The error may appear after running the ./gradlew clean command: This issue is caused by a mismatch between IntelliJ and the Gradle runner. To fix this, navigate to: Preferences-> Build Execution Deployment -> Build Tools -> Gradle. Then, change the Build and running using: option to Gradle.

If you prefer to continue using IntelliJ IDEA as your runner, you can navigate to the MXNet engine resources folder using the project view as follows:

mxnet -> mxnet-engine -> src -> main -> resources

Then, right click the resources folder and select Rebuild<default>.

FAQ1

3. UnsatisfiedLinkError issue

You might see the error when DJL tries to load the native library for the engines, but some shared libraries are missing. Let's take the PyTorch engine as an example. DJL loads libtorch.dylib when creating the Engine instance. You can check library files on which libtorch.dylib depends by typing otool -L libtorch.dylib on mac ldd libtorch.so on ubuntu.

# in macos environment
libtorch.dylib:
    @rpath/libtorch.dylib (compatibility version 0.0.0, current version 0.0.0)
    @rpath/libiomp5.dylib (compatibility version 5.0.0, current version 5.0.0)
    /usr/lib/libSystem.B.dylib (compatibility version 1.0.0, current version 1252.0.0)
    @rpath/libc10.dylib (compatibility version 0.0.0, current version 0.0.0)
    /usr/lib/libc++.1.dylib (compatibility version 1.0.0, current version 400.9.0)

It shows the libtorch.dylib depends on libiomp5.dylib and libc10.dylib. If one of them is missing, it throws an UnsatisfiedLinkError exception. If you are using ai.djl.{engine}:{engine}-native-auto, please create an issue at https://github.com/awslabs/djl.

4. Failed to extract native file issue

Sometimes you may only have read-only access on the machine. It will cause a failure during engine loading because the cache attempts to write to the home directory. For more information, please refer to DJL Cache Management.

2. IntelliJ throws the No Log4j 2 configuration file found. exception.

The following exception may appear after running the ./gradlew clean command:

ERROR StatusLogger No Log4j 2 configuration file found. Using default configuration (logging only errors to the console), or user programmatically provided configurations. Set system property 'log4j2.debug' to show Log4j 2 internal initialization logging. See https://logging.apache.org/log4j/2.x/manual/configuration.html for instructions on how to configure Log4j 2

This issue has the same root cause as issue #1. You can follow the steps outlined previously to change Build and running using: to Gradle. If you prefer to continue using IntelliJ IDEA as your runner, navigate to the project view for the program and recompile the log configuration file.

For example, if you are running a DJL example, navigate to:

examples -> src -> main -> resources -> log4j2.xml

Then, right click the log4j2.xml file and select Recompile log4j2.xml.

FAQ2

3. Build fails on Windows caused by "UnsatisfiedLinkError"
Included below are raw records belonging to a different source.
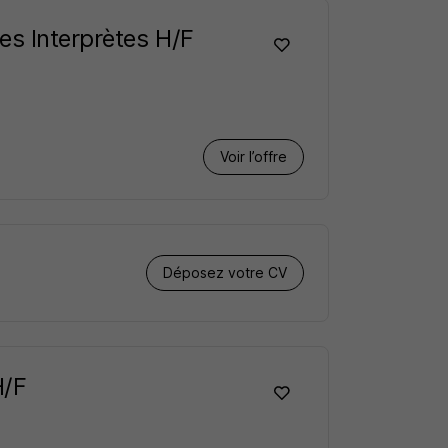
es Interprètes H/F
Voir l’offre
Déposez votre CV
H/F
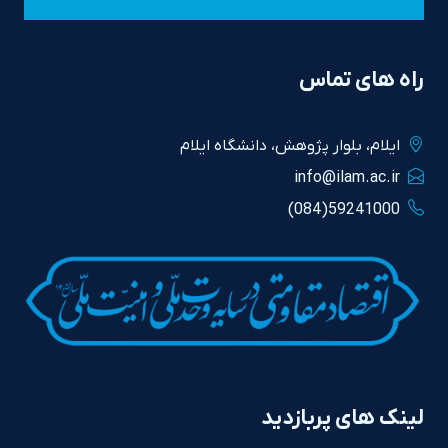
راه های تماس
ايلام، بلوار پژوهش، دانشگاه ايلام
info@ilam.ac.ir
59241000(084)
لینک های پربازدید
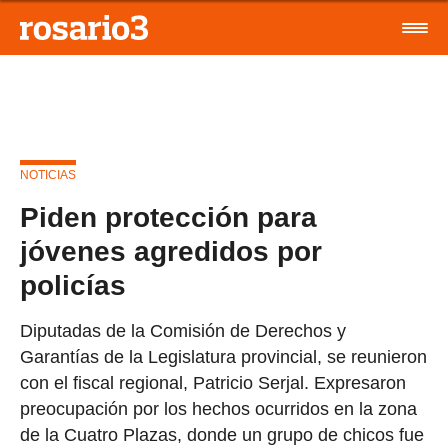
NOTICIAS
Piden protección para
jóvenes agredidos por
policías
Diputadas de la Comisión de Derechos y
Garantías de la Legislatura provincial, se reunieron
con el fiscal regional, Patricio Serjal. Expresaron
preocupación por los hechos ocurridos en la zona
de la Cuatro Plazas, donde un grupo de chicos fue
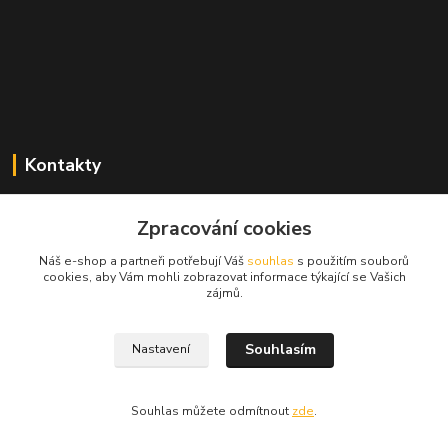
Kontakty
Zdeněk Mencl
+420 724 134 431
Zpracování cookies
(nonstop)
Náš e-shop a partneři potřebují Váš
souhlas
s použitím souborů
cookies, aby Vám mohli zobrazovat informace týkající se Vašich
prodej@alprim.cz
zájmů.
Souhlasím
Nastavení
Souhlas můžete odmítnout
zde
.
Vytvořeno na
Eshop-rychle.cz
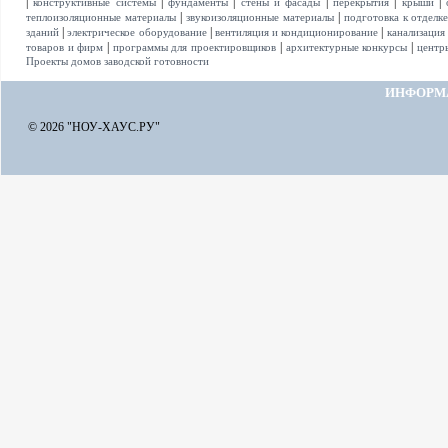
|
|
|
|
|
|
конструктивные системы
фундаменты
стены и фасады
перекрытия
крыши
|
|
теплоизоляционные материалы
звукоизоляционные материалы
подготовка к отделк
|
|
|
зданий
электрическое оборудование
вентиляция и кондиционирование
канализация
|
|
|
товаров и фирм
программы для проектировщиков
архитектурные конкурсы
центр
Проекты домов заводской готовности
ИНФОРМ
© 2026 "НОУ-ХАУС.РУ"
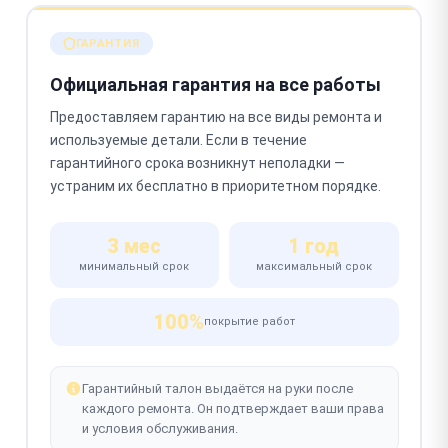
ГАРАНТИЯ
Официальная гарантия на все работы
Предоставляем гарантию на все виды ремонта и
используемые детали. Если в течение
гарантийного срока возникнут неполадки —
устраним их бесплатно в приоритетном порядке.
3 мес
1 год
минимальный срок
максимальный срок
100%
покрытие работ
Гарантийный талон выдаётся на руки после
каждого ремонта. Он подтверждает ваши права
и условия обслуживания.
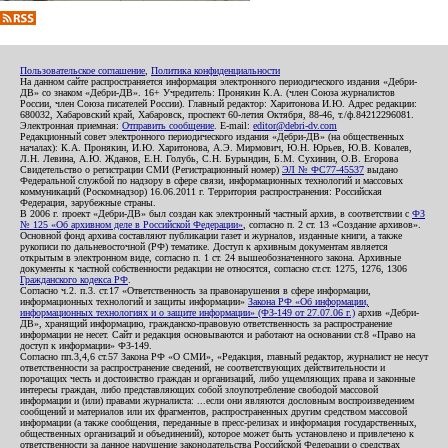
Пользовательское соглашение
,
Политика конфиденциальности
На данном сайте распространяется информация электронного периодического издания «Дебри-
ДВ» со знаком «Дебри-ДВ». 16+ Учредитель: Пронякин К.А. (член Союза журналистов
России, член Союза писателей России). Главный редактор: Харитонова И.Ю. Адрес редакции:
680032, Хабаровский край, Хабаровск, проспект 60-летия Октября, 88-46, т./ф.84212296081.
Электронная приемная:
Отправить сообщение
. E-mail:
editor@debri-dv.com
Редакционный совет электронного периодического издания «Дебри-ДВ» (на общественных
началах): К.А. Пронякин, И.Ю. Харитонова, А.Э. Мирмович, Ю.Н. Юрьев, Ю.В. Ковалев,
Л.Н. Левина, А.Ю. Жданов, Е.Н. Голубь, С.Н. Бурындин, Б.М. Сухинин, О.В. Егорова
Свидетельство о регистрации СМИ (Регистрационный номер)
ЭЛ № ФС77-45537
выдано
Федеральной службой по надзору в сфере связи, информационных технологий и массовых
коммуникаций (Роскомнадзор) 16.06.2011 г. Территория распространения: Российская
Федерация, зарубежные страны.
В 2006 г. проект «Дебри-ДВ» был создан как электронный частный архив, в соответствии с
ФЗ
№ 125 «Об архивном деле в Российской Федерации»
, согласно п. 2 ст. 13 «Создание архивов».
Основной фонд архива составляют публикации газет и журналов, изданные книги, а также
рукописи по дальневосточной (РФ) тематике. Доступ к архивным документам является
открытым в электронном виде, согласно п. 1 ст. 24 вышеобозначенного закона. Архивные
документы к частной собственности редакции не относятся, согласно ст.ст. 1275, 1276, 1306
Гражданского кодекса РФ
.
Согласно ч.2. п.3. ст.17 «Ответственность за правонарушения в сфере информации,
информационных технологий и защиты информации»
Закона РФ «Об информации,
информационных технологиях и о защите информации» (ФЗ-149 от 27.07.06 г.)
архив «Дебри-
ДВ», хранящий информацию, гражданско-правовую ответственность за распространение
информации не несет. Сайт и редакция основываются и работают на основании ст.8 «Право на
доступ к информации» ФЗ-149.
Согласно пп.3,4,6 ст.57 Закона РФ «О СМИ», «Редакция, главный редактор, журналист не несут
ответственности за распространение сведений, не соответствующих действительности и
порочащих честь и достоинство граждан и организаций, либо ущемляющих права и законные
интересы граждан, либо представляющих собой злоупотребление свободой массовой
информации и (или) правами журналиста: ...если они являются дословным воспроизведением
сообщений и материалов или их фрагментов, распространенных другим средством массовой
информации (а также сообщения, переданные в пресс-релизах и информация государственных,
общественных организаций и объединений), которое может быть установлено и привлечено к
ответственности за данное нарушение законодательства Российской Федерации о средствах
DJL requires Visual C++ Redistributable Packages. If you encounter an UnsatisfiedLinkError while building DJL on Windows, please download and install Visual C++ 2019 Redistributable Packages and reboot. If the issue continues to persist, you can use the docker file provided by us. Please note that this docker will only work with Windows server 2019 by default. If you want it to work with other versions of Windows, you need to pass the version as an argument as follows:

docker build --build-arg version=<YOUR_VERSION>

CN: 如果您在中国,可以使用 DirectX 修复工具 来安装遗失依赖项。

Check dependencies

You can run the following if you have Visual Studio tools CMD:

dumpbin /dependents your_dll_file.dll

or install a Dependency Walker. It's an application that can check the dependencies for a specific DLL by simply drag and drop.

4. How to run DJL using other versions of Apache MXNet?

Note: this is not officially supported by DJL, and some functions may not work. If you require features in Apache MXNet not provided by DJL, please submit an issue.

By default, DJL is running on the MXNet engine. We use mxnet-mkl on CPU machines and mxnet-cu102mkl on GPU machines. mkl means Intel-MKLDNN is enabled. cu102 means Nvidia CUDA Toolkit version 10.2 is enabled.

You don't need to download and install Apache MXNet separately. It's automatically done when you build the DJL project by running the ./gradlew build command. However, you still have the option to use other versions of MXNet and to build your own customized version.

Follow the MXNet Installation guide to install other versions of MXNet. You need the latest Apache MXNet to work with DJL, so remember to add --pre at the end of your pip install command. After installing Apache MXNet, you need to update the MXNET_LIBRARY_PATH environment variable with your libmxnet.so file location.

For example, if you are using an older version of CUDA(version 9.2), you can install Apache MXNet with CUDA 9.2 by running the following command:

pip install mxnet-cu92 --pre

After installation, you can find the file location using the following commands in python:

python
>>> import mxnet as mx
>>> mx.__file__
'//anaconda3/lib/python3.7/site-packages/mxnet/__init__.py'

Update the environment variable value with the following command:

export MXNET_LIBRARY_PATH=//anaconda3/lib/python3.7/site-packages/mxnet/

Now DJL will automatically use the Apache MXNet library from this location.

5. Gradle issue

Sometimes gradle may fail or get stuck. For example, you may see the following error:

* What went wrong:
Execution failed for task ':api:formatJava'.
> unable to create new native thread

You need kill the gradle daemon process:

./gradlew --stop

After this, it should work when you re-run your command.

6. Cannot run tests from IntelliJ

Running unit or integration tests manually from IntelliJ sometimes fails with the message "No tasks available". If that happens, the following can help: Go to File > Settings > Build, Execution, Deployment > Build Tools > Gradle and change the option "Run tests using" from "Gradle" to "IntelliJ Idea".

7. Running an integration test hangs for a long time

Often, the test itself does not actually hang. To run the integration tests, the integration subproject has a -SNAPSHOT dependency on the mxnet native binaries, ai.djl.mxnet:mxnet-native-auto. As it is a snapshot depency, it is updated by the build system regularly. If your integration tests hang, it is most likely just the automatic binary dependency being updated. As the total size is roughly 1.7GB the download may take a while. Once this download is over, all further tests will run instantly.